Third, the Harris and Vance CTC proposals would increase government benefits by a substantial amount, especially for nonworking and low-wage families. The Harris and Vance proposals would grow government benefits by $10,000 and up to $15,000 respectively for nonworking families, $8,000 to $12,000 for low-wage families, and $4,000 to $9,000 for middle-wage families.

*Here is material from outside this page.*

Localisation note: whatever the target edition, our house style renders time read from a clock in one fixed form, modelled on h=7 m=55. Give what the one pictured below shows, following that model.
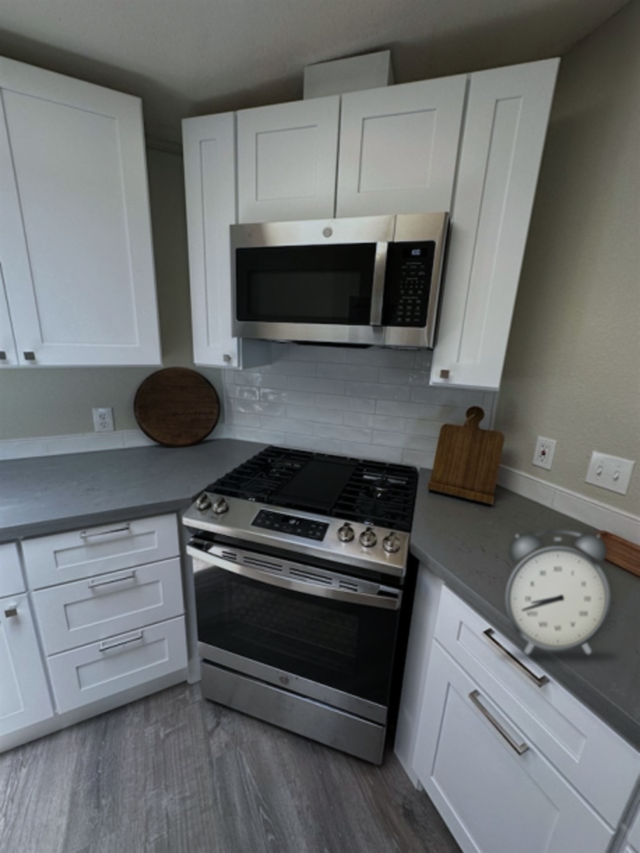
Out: h=8 m=42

Fourth, despite sponsors’ promoting their policies as a “tax cut,” only for middle-wage families could any of the CTC changes be construed as a tax cut, and even then the taxes that would be offset are payroll taxes, for which workers earn future benefits. By contrast, the low-wage family’s payroll tax is already fully offset by the Earned Income Tax Credit, and the nonworking family owes neither federal income nor payroll taxes of any kind. Indeed, none of the families in this example owe federal income taxes, before or after the proposed CTC changes.

It is important to emphasize that existing and proposed increases in government benefits vary across families. For example, families with fewer children would receive lower benefits than the three-child family discussed here. Also, no- and low-wage families receive different sources of benefits. Many eligible families do not receive rental housing assistance, which can be large, though they may receive other important benefits like cash assistance from Temporary Assistance to Needy Families, Supplemental Security Income and General Assistance, energy assistance from the Low Income Heating and Energy Assistance Program, nutrition assistance from the Special Supplemental Nutrition Program for Women, Infants and Children and school meals, and child care assistance from the Child Care and Development Block Grant, among other sources of support. Meanwhile, middle-wage families that do not receive health insurance from their employer are eligible for Affordable Care Act tax credits to reduce the cost of purchasing health insurance.

While the figure depicting our illustrative families cannot account for all of these differences, the basic takeaways remain. Nonworking families and low-wage families receive tens of thousands of dollars in existing support, and would receive several thousand dollars more from the Harris and Vance CTC proposals. Middle-wage families receive much less, if any, government support, and would receive a smaller though still substantial amount of assistance from the CTC proposals.

Before policymakers rush to provide greater support for low-income families, they should clearly understand the scope and types of assistance already provided.